危機管理広報の基本が欠落
炎上する社内調査への疑惑
積み残しのもう一つが、中居氏のトラブルへのフジテレビ社員の関与を中心とした内部調査の状況や会社の対応経緯についての説明だった。
今回会見でフジテレビは、緊急会見の“作法”に完璧に則った体制に転じた。
前回と打って変わって完全にオープンとし、終了時間も含め一切の制限を設けなかった。巨大な赤富士の絵画が悪目立ちした手狭な会議室から落ち着いた色調の広い会議室となり、白いテーブルクロス、役員のネクタイは濃紺?に統一と、まるでPR会社が設営を担当したかのような見事さだった。
しかし、失敗を挽回しようという、そんな意気込みが現場では空回りした。

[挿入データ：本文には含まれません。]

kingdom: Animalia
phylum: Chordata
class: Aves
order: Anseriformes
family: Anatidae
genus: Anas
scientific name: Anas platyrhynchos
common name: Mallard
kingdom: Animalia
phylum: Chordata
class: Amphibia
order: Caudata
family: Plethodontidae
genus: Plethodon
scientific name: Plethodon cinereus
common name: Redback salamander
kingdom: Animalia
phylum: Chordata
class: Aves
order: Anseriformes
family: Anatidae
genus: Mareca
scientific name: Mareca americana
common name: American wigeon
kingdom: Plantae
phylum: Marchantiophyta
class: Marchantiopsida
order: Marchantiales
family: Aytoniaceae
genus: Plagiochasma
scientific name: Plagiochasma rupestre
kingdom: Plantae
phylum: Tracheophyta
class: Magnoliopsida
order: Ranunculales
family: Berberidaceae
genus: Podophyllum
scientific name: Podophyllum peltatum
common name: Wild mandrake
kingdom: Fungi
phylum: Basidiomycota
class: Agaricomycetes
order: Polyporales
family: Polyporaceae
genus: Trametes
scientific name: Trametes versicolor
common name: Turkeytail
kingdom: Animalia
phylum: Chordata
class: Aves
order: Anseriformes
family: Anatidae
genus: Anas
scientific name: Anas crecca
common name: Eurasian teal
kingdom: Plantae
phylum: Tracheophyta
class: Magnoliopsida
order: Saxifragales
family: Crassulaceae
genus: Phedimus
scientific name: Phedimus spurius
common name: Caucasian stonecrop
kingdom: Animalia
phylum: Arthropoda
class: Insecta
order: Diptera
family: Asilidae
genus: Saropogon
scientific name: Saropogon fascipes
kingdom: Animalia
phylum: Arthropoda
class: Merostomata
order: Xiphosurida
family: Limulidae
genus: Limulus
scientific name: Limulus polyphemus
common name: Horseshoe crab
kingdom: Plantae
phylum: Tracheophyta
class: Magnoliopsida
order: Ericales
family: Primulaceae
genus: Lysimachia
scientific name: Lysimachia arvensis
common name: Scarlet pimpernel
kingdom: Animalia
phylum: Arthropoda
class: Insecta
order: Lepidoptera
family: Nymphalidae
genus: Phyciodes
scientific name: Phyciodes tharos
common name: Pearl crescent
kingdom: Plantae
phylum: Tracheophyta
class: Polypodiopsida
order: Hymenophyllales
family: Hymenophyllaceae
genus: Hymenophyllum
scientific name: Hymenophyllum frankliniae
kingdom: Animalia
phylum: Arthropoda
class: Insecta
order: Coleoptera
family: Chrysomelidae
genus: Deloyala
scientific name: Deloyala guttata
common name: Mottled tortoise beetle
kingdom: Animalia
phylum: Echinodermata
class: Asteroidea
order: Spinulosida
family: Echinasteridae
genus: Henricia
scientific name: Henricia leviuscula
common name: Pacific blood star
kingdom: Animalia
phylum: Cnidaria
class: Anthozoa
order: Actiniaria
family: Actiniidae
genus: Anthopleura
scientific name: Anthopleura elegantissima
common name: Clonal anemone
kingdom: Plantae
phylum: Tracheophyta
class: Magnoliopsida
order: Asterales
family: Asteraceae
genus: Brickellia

メディアが期待したほどには、トラブルの詳細に踏み込まなかったからだ。
週刊文春の報道を裏付けるような説明がなされるはず、あるいはなされるべき、という先入観が裏切られた一部メディアが“暴走”し、会見全体を混乱させた。女性のプライバシー保護を盾にしてフジテレビ側が逃げている、といつまでも引き下がらなかったのだ。
口頭説明は失敗の元、というのは危機管理広報の常識だ。
フジテレビはこれまでの社内調査の経緯や結果を短いペーパーにまとめ、席上配布するべきだった。プライバシー配慮など入念なリーガルチェックは当然だが、公表できる限りの情報を明確にして線引きし、これ以上はNGときっぱりした対応をすべきだった。
結果的にフジテレビは、会見の最大ミッションであった、これまでの社内調査に一定の納得感を獲得し、“本番”である第三者委員会調査へ橋渡しすることに失敗してしまった。
筆者が信じられない思いなのは、かつては“民放の雄”と呼ばれたメディア大手でありながら、危機管理広報の基本的イロハがごっそりと欠落していることだ。これでは、フジテレビの炎上は当面収まるまい。